When talking about the dead around Halloween time, some think about ghouls and goblins and things that go bump in the night. Others think of sadness, horror and fear. But for Mexicans, it’s fiesta time, in celebration of Día de los Muertos (Day of the Dead), Nov. 2.

Mexicans believe the day opens a window to the world of the deceased, when those left behind can reunite with their loved ones. It is a tradition that mixes indigenous and Catholic rituals and beliefs.

Traditionally, the fiesta starts on Oct. 31 with 12 bell chimes at noon to announce the arrival of dead children. Friends and family wait for them at their homes with tables laden with white flowers, candles – one for every child in the family – glasses of water and a plate of salt, to purify the soul. Toys and incense are set out as well. Later they offer the dead children chocolate, bread and fruit.

On Nov. 1 at noon, churches ring bells to bid a solemn farewell to deceased kids and then welcome adults with 12 more chimes. They are offered yellow cempasúchil (marigold) flowers, black candlesticks with long candles, food offerings, water and salt. Later, the family gets together to pray the rosary and light a candle dedicated to someone special. At the end of the ceremony, another candle is lit for forgotten souls.
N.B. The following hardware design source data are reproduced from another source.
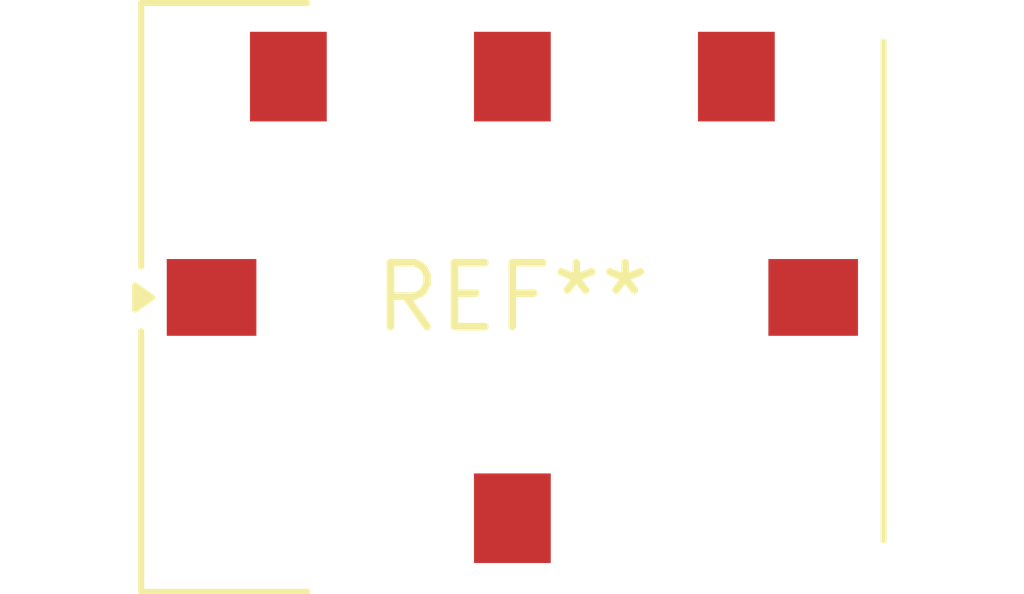
<source format=kicad_pcb>
(kicad_pcb (version 20240108) (generator pcbnew)

  (general
    (thickness 1.6)
  )

  (paper "A4")
  (layers
    (0 "F.Cu" signal)
    (31 "B.Cu" signal)
    (32 "B.Adhes" user "B.Adhesive")
    (33 "F.Adhes" user "F.Adhesive")
    (34 "B.Paste" user)
    (35 "F.Paste" user)
    (36 "B.SilkS" user "B.Silkscreen")
    (37 "F.SilkS" user "F.Silkscreen")
    (38 "B.Mask" user)
    (39 "F.Mask" user)
    (40 "Dwgs.User" user "User.Drawings")
    (41 "Cmts.User" user "User.Comments")
    (42 "Eco1.User" user "User.Eco1")
    (43 "Eco2.User" user "User.Eco2")
    (44 "Edge.Cuts" user)
    (45 "Margin" user)
    (46 "B.CrtYd" user "B.Courtyard")
    (47 "F.CrtYd" user "F.Courtyard")
    (48 "B.Fab" user)
    (49 "F.Fab" user)
    (50 "User.1" user)
    (51 "User.2" user)
    (52 "User.3" user)
    (53 "User.4" user)
    (54 "User.5" user)
    (55 "User.6" user)
    (56 "User.7" user)
    (57 "User.8" user)
    (58 "User.9" user)
  )

  (setup
    (pad_to_mask_clearance 0)
    (pcbplotparams
      (layerselection 0x00010fc_ffffffff)
      (plot_on_all_layers_selection 0x0000000_00000000)
      (disableapertmacros false)
      (usegerberextensions false)
      (usegerberattributes false)
      (usegerberadvancedattributes false)
      (creategerberjobfile false)
      (dashed_line_dash_ratio 12.000000)
      (dashed_line_gap_ratio 3.000000)
      (svgprecision 4)
      (plotframeref false)
      (viasonmask false)
      (mode 1)
      (useauxorigin false)
      (hpglpennumber 1)
      (hpglpenspeed 20)
      (hpglpendiameter 15.000000)
      (dxfpolygonmode false)
      (dxfimperialunits false)
      (dxfusepcbnewfont false)
      (psnegative false)
      (psa4output false)
      (plotreference false)
      (plotvalue false)
      (plotinvisibletext false)
      (sketchpadsonfab false)
      (subtractmaskfromsilk false)
      (outputformat 1)
      (mirror false)
      (drillshape 1)
      (scaleselection 1)
      (outputdirectory "")
    )
  )

  (net 0 "")

  (footprint "Mini-Circuits_TTT167" (layer "F.Cu") (at 0 0))

)

</source>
Chairs are readied for the departed, and some families make a bed for them.

On Nov. 2, 12 more bells announce the departure of the dead at noon. It’s customary to eat rice, chicken and mole on this day. The following day, more offerings are made.
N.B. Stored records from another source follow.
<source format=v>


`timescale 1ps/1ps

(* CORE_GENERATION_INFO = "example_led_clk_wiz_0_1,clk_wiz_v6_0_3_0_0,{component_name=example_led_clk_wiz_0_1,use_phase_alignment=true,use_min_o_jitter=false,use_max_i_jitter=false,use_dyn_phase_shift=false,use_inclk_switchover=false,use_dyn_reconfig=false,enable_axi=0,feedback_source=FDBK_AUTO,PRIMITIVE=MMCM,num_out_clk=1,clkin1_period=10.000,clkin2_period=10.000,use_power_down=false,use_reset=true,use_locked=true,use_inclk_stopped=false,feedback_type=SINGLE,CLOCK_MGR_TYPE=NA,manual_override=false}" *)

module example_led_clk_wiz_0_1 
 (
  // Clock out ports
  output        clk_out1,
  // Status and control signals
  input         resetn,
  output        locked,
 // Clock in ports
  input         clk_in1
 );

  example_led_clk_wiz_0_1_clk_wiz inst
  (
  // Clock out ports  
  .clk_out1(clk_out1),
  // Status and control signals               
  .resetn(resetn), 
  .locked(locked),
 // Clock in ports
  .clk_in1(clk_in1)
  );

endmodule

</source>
Traditionally there is also an “altar de muertos” (altar of the dead), decorated with different motifs and usually bearing the favorite meal of the deceased, pan de muerto (see sidebar), beverages and photos.
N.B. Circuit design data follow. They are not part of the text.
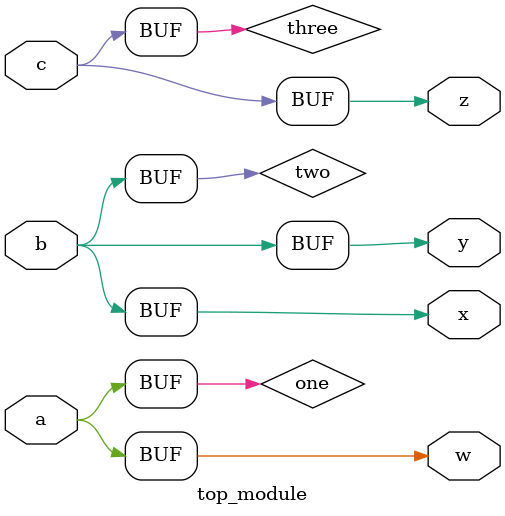
<source format=v>
module top_module( 
    input a,b,c,
    output w,x,y,z );
wire one, two, three;
    assign {one, two, three} = {a,b,c};
    assign {w,x,y,z} = {one, two,two, three};
endmodule

</source>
According to members of the Mexican community in Costa Rica, some families organize a picnic at the cemetery, where they plant flowers, paint the tomb and set a “table” with food on the grave site. Some relatives even bring a mariachi band to help celebrate.

The Mexico Institute in the eastern San José neighborhood of Los Yoses has scheduled Nov. 1 as the day to celebrate with an altar de muerto installation and sales of traditional food and beverages starting at 5 p.m.

For more information, call the institute at 2283-2333, ext. 204.


Pan de Muerto

Pan de muerto (bread of the dead) is a must for any Día de los Muertos table.


5 cups flour

3 tbs yeast

5 whole eggs

5 egg yolks

2 sticks butter

1 cup sugar

3 tbs agua de azahar (available in drugstores as espíritu de azahar)

1 tbs orange zest

1 pinch salt

Sugar for dusting


Dissolve the yeast in four tablespoons warm water, add half a cup of flour and make a soft ball of dough. Let rise for 15 minutes until double in size.

Mix the rest of the flour, salt and sugar. Make a well in the dough and put in the middle three whole eggs, five yolks, butter, orange zest and agua de azahar. Knead well.

Add the small ball of yeast dough and knead again. Let sit in a warm place for an hour until nearly double in size.

Knead again. Shape the bread in round loaves or in the shape of skulls. Place in greased molds.

Beat the remaining two eggs. Decorate the loaves with pieces of dough rolled out to resemble bones or tears; use some of the beaten egg to attach them.

Glaze the entire loaves with the remaining beaten egg and dust with sugar.

Bake in a preheated 350 F oven for 30 to 40 minutes. Let cool and store in a warm, dry place.